A Makerfield il Partito Laburista ha ottenuto il 54% dei voti contro il 35% di Reform UK, mentre Restore Britain ha avuto il 7%. L’affluenza è stata del 58,7%, sei punti percentuali in più rispetto alle elezioni generali, con 45.510 voti espressi.
“Stasera potrebbe, solo potrebbe, essere il punto di svolta. Da ora in poi, darò tutto me stesso per far sì che ciò accada, per garantire che il nome Makerfield sia per sempre sinonimo del cambiamento di cui questo Paese ha bisogno, del recupero di qualcosa che abbiamo perso: la speranza.
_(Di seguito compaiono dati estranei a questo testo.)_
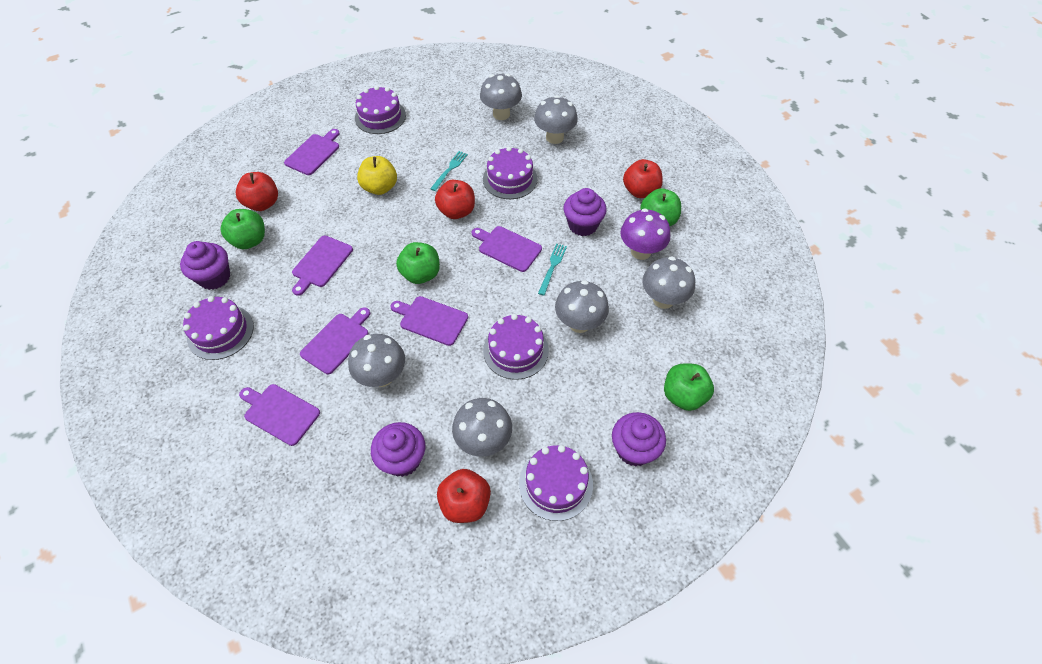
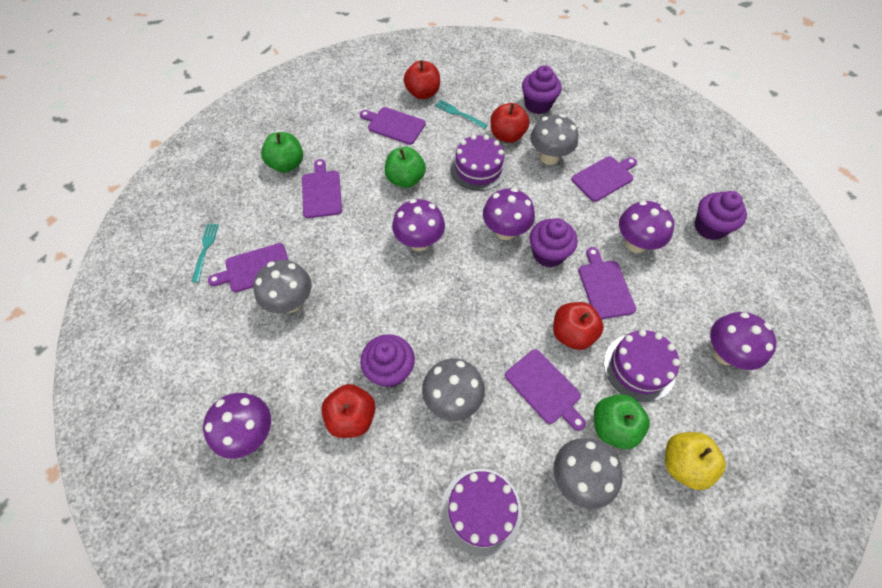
green apple: 4 -> 3
grey mushroom: 6 -> 4
purple cake: 5 -> 3
purple mushroom: 1 -> 5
Una speranza per il futuro” le prime parole dopo l’elezione di Burnham.
“L’ultima chance per un cambiamento” della politica britannica e del Labour: così Andy Burnham, popolare sindaco dimissionario di Manchester, ha commentato nel breve discorso di rito della vittoria la sua elezione a deputato nelle suppletive del collegio di Makerfield – trionfale, numeri alla mano – premessa di una sfida interna annunciata alla vacillante leadership di Keir Starmer alla guida del Partito laburista e del governo. “La politica (nel Regno Unito) non funziona e il Paese non è dove dovrebbe essere”, ha detto Burnham, esponente della soft left e figura più progressista di Starmer nel Labour, aggiungendo che il suo risultato elettorale “può rappresentare una svolta”. Ha poi parlato di “speranza”, di “unità” di maggiore “equità” fra Londra e il nord post-industriale dell’isola. Non senza rivendicare un impegno alla continuità con il ‘modello Manchester’, la città metropolitana di cui è stato sindaco per 9 anni amministrando un rilancio fondato sull’innovazione, ma anche su un forte intervento pubblico nella gestione dei servizi, come alternativa alle divisioni attribuite all’esempio “degli Usa”.
Starmer insiste, non intendo farmi da parte a favore di Burnham
Keir Starmer non intende farsi da parte per favorire un passaggio di leadership a favore del popolare ex sindaco di Manchester, Andy Burnham, alla guida del Partito laburista e del governo britannico. Lo ha ribadito lui stesso a margine di un evento pubblico oggi a Londra, incalzato dai giornalisti sulle conseguenze del trionfo che ha riportato in Parlamento il rivale interno Burnham nell’elezione suppletiva di Makerfield. “Se ci sarà una sfida – ha affermato il premier in risposta a una domanda – vi parteciperò. Ho detto ripetutamente che non intendo farmi da parte”. Una rimessa in discussione della leadership nel Labour e un cambio di premier getterebbe “il Paese nel caos”, ha sostenuto ancora Starmer. Sottolineando poi come una sfida formale interna “ancora non ci sia”, anche se potrebbe essergli imposta dall’ufficializzazione del sostegno del 20% del gruppo parlamentare di maggioranza (81 deputati) ad un candidato leader alternativo: numero che i sostenitori di Burnham appaiono in grado di raggiungere facilmente, secondo i media, e sulla cui raccolta alcuni parlamentari evocano in queste ore un’accelerazione in termini di giorni o al massimo di poche settimane. Il primo ministro ha aggiunto di non aver ancora parlato con l’ex sindaco di Manchester dopo essersi congratulato con lui via X, ma d’essere intenzionato a farlo presto. Ha poi definito il suo risultato nell’elezione suppletiva di Makerfield “una vittoria molto buona”, frutto di “una battaglia vera, combattuta nel nome dei valori del Labour e contro gli slogan divisivi di Reform Uk”. Si è infine detto convinto che il partito della destra trumpiana di Nigel Farage, da oltre un anno in testa a tutti i sondaggi nazionali britannici, abbia “probabilmente raggiunto il suo picco di consensi” e sia destinato ora a “calare”.